Percutaneous fixation of displaced intraarticular fractures of the calcaneus. A retrospective case series study and a review of the literature

SLR - November 2023 - Ng

Title: Percutaneous fixation of displaced intraarticular fractures of the calcaneus. A retrospective case series study and a review of the literature 

Reference: Chaniotakis C, Genetzakis V, Samartzidis K, Siligardou MR, Stavrakakis I. Percutaneous fixation of displaced intraarticular fractures of the calcaneus. A retrospective case series study and a review of the literature. Injury. 2023 Oct;54(10):110966. doi: 10.1016/j.injury.2023.110966. Epub 2023 Jul 27. PMID: 37549534. 

Level of Evidence: III 

Reviewed By: Jeffrey Ng PGY-2 
 
Residency Program: New York College of Podiatric Medicine, New York NY  
 
Podiatric Relevance: This study aims to assess the outcomes and complications in patients with displaced intra-articular calcaneal fractures (DIACFs) who underwent percutaneous fixation. Additionally, it seeks to explore and establish correlations between various influential factors affecting these outcomes as its secondary objective. 
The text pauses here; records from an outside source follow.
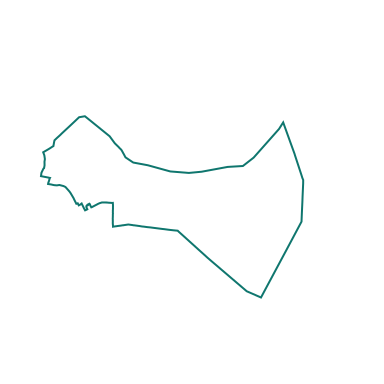 outline of Al Hali, Al Hudaydah, Yemen, rotated 325°
{"feature_id": "15242507B48725764908659", "entity_name": "Al Hali", "entity_type": "district", "adm_level": 2, "iso_a3": "YEM", "parent_name": "Yemen", "parent_adm1": "Al Hudaydah", "projection": "mercator", "projection_center": [42.962, 14.788], "detail": "fine", "context": "isolated", "style": "outline", "palette": "teal", "viewbox_px": 384, "rotation_deg": 325, "n_neighbors": 0, "source": "geoboundaries", "source_scale": "gbopen_adm2", "svg_char_len": 2781}
<svg xmlns="http://www.w3.org/2000/svg" viewBox="0 0 384 384"><g transform="rotate(325 192 192)"><path d="M92.9,74.1L92.1,77.2L90.4,80.6L89.2,81.9L88.6,82.5L86.5,85.6L84.5,87.6L83.8,87.6L79.7,89.9L77.4,92.4L82.8,98.0L83.3,98.6L83.7,99.0L83.1,99.3L81.6,100.6L79.5,102.1L78.7,102.9L81.0,105.1L81.7,105.9L82.9,107.2L83.0,107.3L84.9,108.9L85.2,109.1L87.4,110.2L90.2,113.5L91.2,115.3L91.3,116.0L91.9,121.4L91.9,123.2L91.9,123.7L91.8,124.4L91.8,124.7L91.5,128.5L91.5,128.8L91.4,129.4L91.3,129.9L91.0,131.7L90.5,135.3L91.1,135.5L91.9,135.7L91.6,138.0L93.1,138.2L93.3,138.2L94.9,138.1L95.0,138.1L94.9,138.6L94.8,139.0L94.8,139.3L94.5,141.3L94.5,141.5L94.4,141.9L94.3,142.4L94.3,142.6L94.2,143.0L94.1,143.9L94.1,144.2L94.0,144.7L93.9,145.7L95.0,145.9L95.3,146.0L96.2,146.1L96.4,146.1L96.5,145.4L96.7,144.4L96.7,144.1L96.8,143.9L96.9,143.6L97.3,143.1L97.5,142.9L97.9,142.9L98.1,143.0L99.0,143.1L99.1,142.5L99.3,142.5L100.7,142.7L101.2,142.7L101.3,143.0L101.2,143.2L101.2,143.5L101.2,143.9L101.1,144.2L101.0,144.6L100.9,145.3L100.8,146.0L100.8,146.3L100.7,146.8L100.9,146.9L101.5,147.0L104.7,147.4L106.2,147.6L106.4,147.6L106.9,147.7L108.0,147.8L109.6,148.1L110.1,148.2L111.2,148.6L111.6,148.7L111.9,148.8L112.2,148.9L112.5,149.1L114.0,150.2L115.5,151.2L115.6,151.4L115.9,151.5L116.6,152.1L116.8,152.3L117.5,152.9L119.0,154.1L119.4,154.4L120.5,155.3L120.9,155.5L119.7,157.5L119.4,157.9L119.1,158.3L119.0,158.5L118.4,159.3L117.8,160.2L117.6,160.4L116.9,161.4L116.6,161.7L116.0,162.6L115.4,163.4L114.9,164.3L114.5,164.7L114.0,165.4L113.5,166.1L113.3,166.4L113.0,166.8L112.9,166.9L112.4,167.6L112.0,168.1L111.7,168.5L111.3,169.2L111.1,169.4L110.9,169.7L110.4,170.5L109.3,172.0L108.5,173.3L107.9,174.4L107.4,175.1L109.2,176.0L109.4,176.1L110.9,176.9L111.2,177.0L112.3,177.6L114.0,178.5L116.5,179.7L116.9,180.0L117.2,180.1L121.2,182.1L124.2,184.9L125.3,186.0L125.5,186.1L128.0,188.4L128.4,188.8L129.2,189.5L131.4,191.7L132.4,192.5L135.2,195.1L138.0,197.5L138.3,197.8L147.1,205.8L147.6,206.2L151.3,209.6L154.8,212.7L158.1,215.5L158.3,216.7L167.1,255.1L168.5,260.6L179.9,304.7L188.0,318.0L194.3,314.8L236.0,293.7L264.7,279.1L270.2,271.9L276.6,263.6L280.0,259.1L288.0,248.7L290.0,245.9L290.4,244.0L291.5,240.5L297.4,221.0L297.9,219.5L300.7,209.1L306.2,188.8L306.6,187.3L299.4,190.3L262.2,199.2L248.6,199.9L235.6,191.9L211.5,180.9L200.4,174.6L186.0,162.7L171.2,144.8L167.0,140.5L166.0,139.5L160.8,134.2L160.5,133.5L157.6,126.0L157.4,125.4L157.9,121.3L157.9,121.0L158.2,118.5L158.3,116.8L157.8,114.2L157.7,113.1L157.5,112.1L156.7,107.8L156.5,99.1L154.5,92.1L148.8,72.2L147.8,68.8L147.7,68.5L142.4,66.0L132.2,67.5L118.6,69.4L117.0,69.7L115.5,69.9L112.2,70.3L109.0,70.8L107.6,72.1L105.5,74.2L104.8,74.9L103.8,74.8L100.6,74.7L99.0,74.6L92.9,74.1Z" fill="none" stroke="#0f766e" stroke-width="2"/></g></svg>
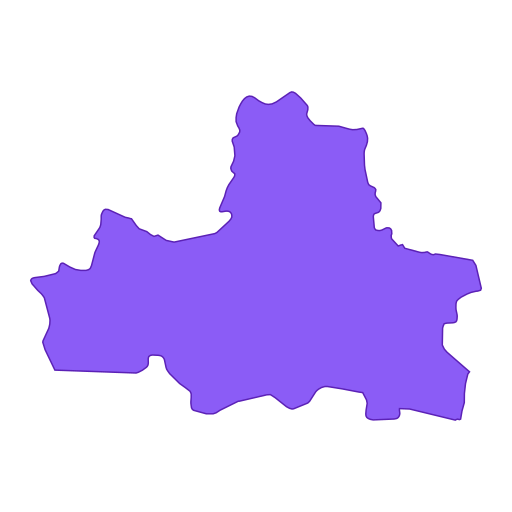 an SVG outline of Samarkand
{"feature_id": "UZB-358", "entity_name": "Samarkand", "entity_type": "Region", "adm_level": 1, "iso_a3": "UZB", "parent_name": "Uzbekistan", "parent_adm1": "", "projection": "albers", "projection_center": [66.398, 39.959], "detail": "fine", "context": "isolated", "style": "filled", "palette": "violet", "viewbox_px": 512, "rotation_deg": 0, "n_neighbors": 0, "source": "natural_earth", "source_scale": "10m", "svg_char_len": 4189}
<svg xmlns="http://www.w3.org/2000/svg" viewBox="0 0 512 512"><path d="M469.5,371.8L467.8,374.1L465.5,383.6L464.4,393.5L464.3,402.6L462.0,410.9L460.6,419.1L459.4,419.6L457.6,419.1L455.6,419.8L455.3,420.1L409.6,409.0L399.5,408.6L399.4,409.9L399.7,412.3L399.8,413.5L399.6,414.8L399.2,416.0L398.5,417.1L397.6,418.0L396.6,418.5L394.3,419.0L373.2,419.9L370.5,419.4L369.1,418.9L367.8,418.2L366.8,417.4L366.0,415.9L365.8,413.9L366.1,410.1L367.2,403.3L366.5,399.9L362.7,392.6L358.6,392.0L342.4,388.9L327.4,386.5L324.9,386.5L321.5,387.5L318.5,389.2L316.9,390.5L315.7,391.8L309.6,401.3L307.8,403.0L293.6,408.8L292.0,409.0L289.5,408.3L286.5,406.7L275.2,397.7L270.4,394.6L266.8,394.8L239.3,401.2L238.3,401.2L220.1,410.2L216.1,412.8L213.1,413.8L206.3,413.8L193.6,410.3L192.4,409.4L191.5,407.8L191.1,405.0L190.9,403.2L190.9,401.5L191.2,397.6L191.2,393.9L190.6,392.3L190.0,391.2L185.2,387.5L179.6,383.5L169.7,373.7L167.7,370.9L166.6,369.1L166.6,368.9L166.1,367.6L164.4,359.6L163.9,358.5L163.2,357.5L162.4,356.7L161.4,356.0L160.2,355.6L158.4,355.3L152.4,355.0L150.4,355.4L148.8,356.5L148.4,357.7L148.2,359.0L148.3,362.8L148.2,364.0L147.9,365.2L147.3,366.3L146.4,367.3L142.4,370.2L138.3,372.3L136.1,373.0L54.9,370.1L45.1,349.7L42.8,342.3L43.0,340.9L48.8,328.3L49.3,326.3L49.8,324.0L50.0,320.4L49.8,318.5L44.3,297.7L42.7,295.4L41.4,293.8L37.7,290.3L32.1,283.9L30.7,280.7L31.1,279.5L31.9,278.6L33.1,278.0L34.8,277.6L44.2,276.4L55.6,273.6L57.1,272.5L58.7,271.1L59.4,266.9L59.9,265.4L60.9,263.7L62.1,263.1L63.5,263.3L69.8,267.0L75.4,269.5L80.7,270.4L86.1,270.4L88.5,269.7L90.2,268.5L91.5,265.6L94.8,252.9L95.4,251.4L98.4,245.0L99.1,243.0L99.3,241.6L99.1,240.5L98.3,239.5L97.2,238.9L96.0,238.5L94.7,238.3L94.1,237.4L94.2,235.8L99.1,228.6L99.8,227.5L100.1,226.7L100.5,225.5L100.8,224.3L101.2,219.3L101.2,216.2L101.3,215.0L101.9,213.4L103.0,211.1L104.1,209.9L105.4,209.3L108.1,209.5L125.2,217.3L129.0,218.1L129.6,218.4L131.5,218.8L136.3,225.6L139.2,228.8L146.8,231.6L150.4,234.5L154.0,236.4L158.0,235.1L166.2,240.4L174.1,242.1L214.8,233.6L216.9,232.5L229.1,221.2L230.8,219.1L231.8,217.1L231.8,215.1L231.4,213.6L230.2,212.1L228.9,211.4L227.1,211.1L225.4,211.2L221.9,211.8L220.5,211.7L219.7,211.2L219.3,209.9L219.7,208.0L224.6,196.5L226.1,190.9L227.3,187.7L228.9,184.6L233.6,177.8L234.6,176.1L234.8,173.8L231.9,171.3L231.3,170.1L230.8,168.3L231.0,166.7L233.6,161.2L234.9,155.8L234.2,147.0L232.2,141.1L232.3,139.3L233.2,137.8L236.9,136.1L238.2,134.8L239.7,132.0L239.8,130.1L239.0,128.1L237.7,125.9L236.1,121.6L236.1,117.6L236.7,113.7L239.1,107.0L240.7,103.9L242.4,101.1L244.5,98.6L246.8,96.9L249.3,96.1L252.0,96.4L254.7,97.8L258.6,100.7L262.0,102.6L265.3,104.0L268.4,104.4L272.1,103.9L276.4,101.9L289.9,92.6L291.7,91.9L293.4,92.2L295.5,93.3L300.7,98.0L307.1,105.3L307.7,106.3L307.9,107.4L307.8,109.8L306.7,113.7L306.7,114.8L306.9,115.7L307.3,116.7L307.9,117.9L310.1,120.7L313.7,124.3L315.2,125.4L338.8,126.2L346.6,128.4L349.6,129.2L352.7,129.7L356.9,129.5L361.9,128.4L363.0,128.2L364.0,129.0L365.0,130.5L366.4,133.6L367.2,136.0L367.6,138.3L367.4,141.7L366.4,145.3L364.8,149.1L364.4,150.5L364.2,152.1L364.1,153.8L364.5,165.3L365.0,169.5L367.7,182.2L368.2,183.5L368.8,184.7L370.3,185.8L374.2,187.6L375.1,188.5L375.8,189.6L375.6,191.3L375.2,192.7L375.1,194.5L375.7,196.5L380.9,202.8L380.8,208.5L380.0,210.7L379.4,211.5L378.5,212.3L375.0,213.5L374.0,214.1L373.5,215.3L373.3,216.6L374.3,227.7L374.9,228.9L375.8,230.0L377.9,230.5L379.5,230.6L381.0,230.3L382.2,229.9L385.8,228.1L386.7,227.8L387.9,227.8L389.4,228.0L390.7,228.9L391.6,230.5L391.8,233.8L391.2,235.4L391.3,237.5L391.6,238.8L398.2,246.0L400.8,245.0L401.6,244.9L402.5,244.6L404.8,248.3L419.7,252.3L421.8,252.6L424.9,252.4L426.2,252.0L427.5,251.9L430.5,253.9L431.9,254.5L433.6,254.7L435.4,254.0L439.9,254.5L472.7,260.3L475.9,265.4L481.3,288.3L480.6,290.2L477.7,291.1L476.2,291.2L471.1,292.4L467.1,294.0L461.2,297.1L458.3,299.3L456.8,300.9L456.4,301.9L456.0,303.7L455.9,307.3L456.0,309.4L456.3,311.1L456.6,312.4L457.1,314.9L457.2,316.3L457.0,319.2L456.6,320.8L455.8,321.9L454.1,322.6L452.6,322.8L446.8,323.1L444.2,323.7L443.2,326.0L442.6,328.0L442.3,345.0L444.3,349.1L447.0,352.2L455.0,359.2L469.5,371.8Z" fill="#8b5cf6" stroke="#5b21b6" stroke-width="1.5"/></svg>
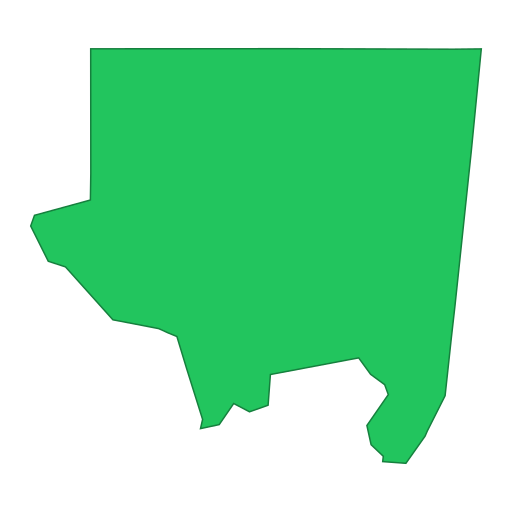 outline of Chesapeake, Virginia, United States of America, rotated 180°
{"feature_id": "52423323B47128133018764", "entity_name": "Chesapeake", "entity_type": "district", "adm_level": 2, "iso_a3": "USA", "parent_name": "United States of America", "parent_adm1": "Virginia", "projection": "natural_earth1", "projection_center": [-76.309, 36.708], "detail": "fine", "context": "isolated", "style": "filled", "palette": "green", "viewbox_px": 512, "rotation_deg": 180, "n_neighbors": 0, "source": "geoboundaries", "source_scale": "gbopen_adm2", "svg_char_len": 655}
<svg xmlns="http://www.w3.org/2000/svg" viewBox="0 0 512 512"><g transform="rotate(180 256 256)"><path d="M30.7,463.1L58.5,462.8L152.2,463.1L219.3,463.3L421.3,463.2L421.2,338.4L421.6,312.0L477.5,296.7L481.3,286.0L463.7,250.7L446.5,245.1L444.8,243.2L399.1,192.2L353.3,183.4L344.1,179.2L335.1,175.5L325.4,143.5L309.4,92.6L311.5,83.4L292.8,87.4L278.3,108.5L262.5,100.2L243.9,106.8L241.6,137.5L165.8,151.8L153.3,154.1L141.4,137.7L127.3,127.3L123.7,117.4L145.1,86.5L140.9,67.3L128.7,55.7L129.3,50.4L106.1,48.7L86.9,75.9L84.6,81.2L68.3,113.5L66.9,116.3L60.6,174.6L57.0,206.4L40.7,360.9L30.7,463.1Z" fill="#22c55e" stroke="#15803d" stroke-width="1.5"/></g></svg>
Methods: This single-center retrospective study involved 8 patients with Sander's type II and III injuries, with 6 patients having type II and 2 patients having type III injuries in Greece. The study had no specified exclusion criteria. Patients were divided into two sub-groups based on the time of treatment post-injury: one group received treatment in less than 6 days, and the other in more than 6 days. All 8 patients underwent closed reduction and percutaneous fixation using the Mattiassich and Rodemund technique. The study noted the presence of intra-articular displacement in the Broden view and calcaneal broadening in the Harris axial view. The follow-up period ranged from 6 to 12 months, with a mean of 9 months. The final follow-up included AOFAS (American Orthopedic Foot and Ankle Society) scores for analysis, considering the treatment time post-injury (6-day threshold) and post-operative Bohler's angle (>10 or <10 degrees). Complications, such as infection, wound healing problems, and post-op Bohler's angle deviations, were also analyzed. 
 
Results: This study primarily focused on two quantitative measurements: AOFAS scores and post-operative Bohler's angles. The pre-operative AOFAS score averaged 84.6. Patients treated within 6 days of injury had AOFAS scores averaging 91.3, while those treated after 6 days had scores averaging 78. For patients with post-operative Bohler's angles >10 degrees, the AOFAS score averaged 92.5, compared to 76.8 for those with angles <10 degrees. Among the 8 patients, 4 reported post-operative complications. Two of the 4 patients with angles <10 degrees developed post-traumatic subtalar arthritis, and three of them experienced lateral heel pain. Notably, there were no complications among the 4 patients with post-op Bohler's angles >10 degrees. In summary, early treatment within 6 days post-injury and achieving post-op Bohler's angles >10 degrees were associated with significantly higher AOFAS scores. Importantly, there were no reports of infection or wound healing problems in any of the 8 patients treated using the percutaneous approach in this study. 

Conclusions: The authors highlighted the safety and effectiveness of percutaneous fixation for intra-articular calcaneal fractures, emphasizing its lower wound complication and infection rates compared to open reduction internal fixation. They also stressed the importance of restoring Bohler's angle for favorable clinical outcomes, with the timing of surgery playing a crucial role. However, they suggested considering a sinus tarsi approach if percutaneous means cannot achieve anatomical reduction. The study has limitations, including a small sample size, single-center setting, short follow-up time, lack of demographic information, and arbitrary selection of study parameters. It provides opportunities to expand research parameters, such as conducting multi-center studies with longer follow-up periods, assessing interobserver reliability, and comparing various techniques. This could potentially redefine surgical timing and post-op quantitative findings thresholds in the field.